Bruins miss out: Jarome Iginla traded to Pittsburgh

Find Jarome Iginla.

Such was the name of the other game at the Garden Wednesday night, the one that didn’t feature the Bruins and Canadiens hooking up in the most raucous and entertaining 65-plus minutes of the season on Causeway Street. The Bruins ended up losing the evening’s entertainment via shootout, 6-5, and then Boston’s acquisition of Iginla, the aging warhorse right winger, also went deep, deep, deep into overtime.

The Bruins ended up losing out on that one, too.

Advertisement - Continue Reading Below

Shortly after midnight, TSN in Canada reported that the deal was done with the Bruins. Not so fast. Moments later, TSN revised its report, saying the Flames had dealt their longtime captain to the Penguins.

The Boston deal reportedly had the Bruins shipping defenseman Matt Bartkowski, prospect Alexander Khokhlachev, and a first-round pick to Calgary in return. But there was no confirmation from the Bruins. Now we know why.

Calgary instead received college prospects Kenneth Agostino (Yale) and Ben Hanowski (St. Cloud State), plus Pittsburgh’s first-round pick, in exchange for Iginla.

Committed to dealing the longtime face of their franchise, the Flames held the 35-year-old Iginla out of their home game against Colorado, and here on the East Coast, no one was saying much of anything for the record.

Although, in a break from standard operating procedure, Bruins coach Claude Julien at least acknowledged the trade buzz when asked about it during his postgame comments.

Earlier in the week, he said he hadn’t “heard a peep’’ from his players about the oncoming (April 3) trade deadline. But with Iggy-to-the-Hub rumors running rampant around the Garden, Julien said he called a couple of players into his office before the game in an attempt to calm them down.

“They were a little jumpy,’’ said Julien.

Which is when I asked Julien if he would be happy once the deadline had passed.

“If it works out,’’ he said, smiling, and opting not to define what “it’’ meant.

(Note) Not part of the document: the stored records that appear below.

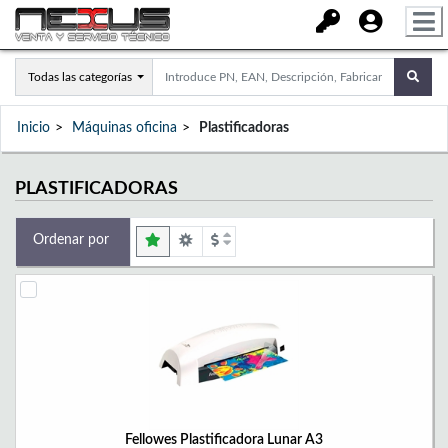
Todas las categorías
Inicio
Máquinas oficina
Plastificadoras
PLASTIFICADORAS
Ordenar por
Fellowes Plastificadora Lunar A3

The “it’’ was obvious. It was Iginla.

He is a legend in southern Alberta, and in Canada, where hockey is everything, teams care about how the public perceives such important partings.

They are about to finish their fourth season without going to the playoffs.

There is a lot of hurt up there, and losing Iginla, no matter what the return, is going to dull the voice and heart of vox populi.

Meanwhile, Bartkowski was on Causeway Street but also was held out of the lineup, his spot filled by hurry-up call-up Torey Krug (who looked pretty good on the Boston power play, first unit).

Bartkowski no doubt was among those in Julien’s office prior to the game.

For what it’s worth, Bartkowski was among the first to leave the Boston dressing room postgame, but he was not lugging an equipment bag over his shoulder or wearing the forlorn look of the departed. Smartly dressed in jacket and tie, he strolled out leisurely.

He won’t be on the ice Thursday with the Bruins, but that’s no hint, either, because Julien again called off practice to give his tired charges a day of rest.

Why did a deal with the Bruins not happen? Maybe with the Bruins unwilling to part with top goalie prospect Malcolm Subban, perhaps Flames general manager Jay Feaster pocketed the Boston offer and leveraged a better deal out of Pittsburgh.

The Penguins have to hope Iginla’s sagging game the last season and a half is less related to his age and his 1,200-plus games than it is to just being with a bad Flames team. They haven’t qualified for the playoffs since the spring of 2009 and Iginla, who has been a mainstay there since October 1996, is running out of time to win a Cup.

If Iginla goes to Pittsburgh and plays like Ray Bourque did in Colorado after his late-in-life kick at the Cup, then GM Peter Chiarelli will be knocked for not making a deal. But if Iginla’s just, well, old and petering out the way even courageous and aged players do, then it’s a pricy package gone for naught.

That bit of risk, frankly, is why Subban was not part of the deal. Subban has the chance to blossom into an elite franchise goaltender.

If Iginla turned out to be less than hoped for, and Subban had a 10-15-year run with the Flames, then that’s a view in the rearview mirror that stays and stays and stays.

For now, we wait. As Boston went to sleep Wednesday night, and as Calgary did the same, a light remained on here on Causeway Street. It went out shortly after 1:30 a.m. There’s one in Pittsburgh that still shining brightly, welcoming Iginla.